Rajesh eventually earned enough to buy a home in a residential building and live an average middle-class life. He married and had two daughters. But he was soon faced with immense personal grief once again. The municipal authorities demolished his home in the middle of the monsoons as the structure was declared unsafe. He was forced to move into a tent in the compound of his building. He took this cheerfully, and we never heard him complain even once. His elder daughter eloped and disappeared. Broken, he declared that she was dead for him, and took it to an extreme by shaving his head and performing her “shraadh” (last rites). As if this weren’t enough, his younger daughter had an affair and soon became pregnant. And here, we came face to face with some aspects of Rajesh’s personality that lifted him much beyond the ordinary. He stood by his daughter as she delivered a baby out of wedlock, and showered all his love and affection on the child. He continued to love and support his daughter as he always had, and she still stays with him. The kind, warm and generous heart of a once incorrigible thief shone brightly with the light of complete and utter redemption.
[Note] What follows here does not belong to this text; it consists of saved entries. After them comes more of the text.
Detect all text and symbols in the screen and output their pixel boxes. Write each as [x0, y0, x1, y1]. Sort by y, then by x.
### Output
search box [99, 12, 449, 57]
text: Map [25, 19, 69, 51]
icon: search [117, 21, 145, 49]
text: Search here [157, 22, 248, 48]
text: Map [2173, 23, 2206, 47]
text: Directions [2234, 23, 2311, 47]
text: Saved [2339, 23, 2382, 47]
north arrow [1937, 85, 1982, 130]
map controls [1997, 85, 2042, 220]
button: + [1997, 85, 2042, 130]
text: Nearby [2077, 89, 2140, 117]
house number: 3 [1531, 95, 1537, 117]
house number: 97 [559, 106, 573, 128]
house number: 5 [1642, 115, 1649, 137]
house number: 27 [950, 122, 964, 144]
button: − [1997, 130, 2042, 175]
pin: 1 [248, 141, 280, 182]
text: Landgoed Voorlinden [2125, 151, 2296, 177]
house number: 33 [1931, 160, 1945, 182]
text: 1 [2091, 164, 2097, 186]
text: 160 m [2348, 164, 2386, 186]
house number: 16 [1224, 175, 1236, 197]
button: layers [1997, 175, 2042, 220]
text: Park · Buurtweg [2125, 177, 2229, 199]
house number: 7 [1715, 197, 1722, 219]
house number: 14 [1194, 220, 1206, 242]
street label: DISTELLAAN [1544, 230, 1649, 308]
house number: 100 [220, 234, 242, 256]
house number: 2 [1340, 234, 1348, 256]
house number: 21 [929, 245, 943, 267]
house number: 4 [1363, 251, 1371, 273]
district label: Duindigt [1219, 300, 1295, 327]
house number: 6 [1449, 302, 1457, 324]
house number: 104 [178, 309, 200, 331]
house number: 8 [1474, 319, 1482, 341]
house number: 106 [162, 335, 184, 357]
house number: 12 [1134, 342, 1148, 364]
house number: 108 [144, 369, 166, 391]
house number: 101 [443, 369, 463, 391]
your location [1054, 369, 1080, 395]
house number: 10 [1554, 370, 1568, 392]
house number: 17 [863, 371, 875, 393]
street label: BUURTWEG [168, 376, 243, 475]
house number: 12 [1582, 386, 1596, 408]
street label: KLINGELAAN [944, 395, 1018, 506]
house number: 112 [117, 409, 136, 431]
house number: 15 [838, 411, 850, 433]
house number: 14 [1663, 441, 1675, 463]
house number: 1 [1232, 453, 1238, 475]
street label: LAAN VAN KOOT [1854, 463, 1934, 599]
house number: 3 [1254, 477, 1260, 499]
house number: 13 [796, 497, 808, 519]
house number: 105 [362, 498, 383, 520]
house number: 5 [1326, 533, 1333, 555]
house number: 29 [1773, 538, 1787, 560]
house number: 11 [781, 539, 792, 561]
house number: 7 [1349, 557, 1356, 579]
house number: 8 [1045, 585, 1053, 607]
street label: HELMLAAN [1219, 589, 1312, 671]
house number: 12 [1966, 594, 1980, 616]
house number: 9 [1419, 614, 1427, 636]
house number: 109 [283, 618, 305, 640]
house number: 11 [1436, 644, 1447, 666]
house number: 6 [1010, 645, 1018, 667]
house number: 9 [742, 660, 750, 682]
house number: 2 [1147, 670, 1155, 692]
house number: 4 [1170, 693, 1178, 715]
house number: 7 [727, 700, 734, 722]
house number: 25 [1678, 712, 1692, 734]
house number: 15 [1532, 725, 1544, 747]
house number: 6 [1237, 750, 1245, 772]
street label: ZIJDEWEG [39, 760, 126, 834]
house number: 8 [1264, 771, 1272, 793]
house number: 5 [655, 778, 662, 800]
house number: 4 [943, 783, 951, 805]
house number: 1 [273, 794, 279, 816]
As I said, this is an extraordinary tale. Ratnakar the dacoit can turn into Valmiki, the author of the Ramayana, but it happens so very rarely. If it were not for the kindness and patience of my parents and his own love for his mother, Rajesh Waghela* could easily have become another Vikas Chalke and spent the rest of his life in and out of jail between crimes. Most people will not reform because they don’t want to. Many cannot as they do not get another opportunity. But once in a lifetime, you meet a person who gets and squanders several opportunities before seizing one, and then lifts his life beyond the ordinary with it. Rajesh is one such person. And that is why he is standing in our kitchen, grinning at me as he sips his morning tea.